Instructions for the task. Render every line of the records below as a Markdown table with two columns, Row and Line, numbering the rows and leaving out blank lines.

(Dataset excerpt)

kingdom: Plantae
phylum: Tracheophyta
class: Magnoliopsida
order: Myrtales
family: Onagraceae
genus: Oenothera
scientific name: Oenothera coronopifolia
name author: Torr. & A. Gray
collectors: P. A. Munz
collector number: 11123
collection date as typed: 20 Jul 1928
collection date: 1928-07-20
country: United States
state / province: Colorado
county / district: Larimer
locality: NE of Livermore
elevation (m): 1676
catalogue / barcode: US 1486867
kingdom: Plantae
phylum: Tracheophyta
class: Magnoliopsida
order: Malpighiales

Final result.
| Row | Line |
|---|---|
| 1 | kingdom: Plantae |
| 2 | phylum: Tracheophyta |
| 3 | class: Magnoliopsida |
| 4 | order: Myrtales |
| 5 | family: Onagraceae |
| 6 | genus: Oenothera |
| 7 | scientific name: Oenothera coronopifolia |
| 8 | name author: Torr. & A. Gray |
| 9 | collectors: P. A. Munz |
| 10 | collector number: 11123 |
| 11 | collection date as typed: 20 Jul 1928 |
| 12 | collection date: 1928-07-20 |
| 13 | country: United States |
| 14 | state / province: Colorado |
| 15 | county / district: Larimer |
| 16 | locality: NE of Livermore |
| 17 | elevation (m): 1676 |
| 18 | catalogue / barcode: US 1486867 |
| 19 | kingdom: Plantae |
| 20 | phylum: Tracheophyta |
| 21 | class: Magnoliopsida |
| 22 | order: Malpighiales |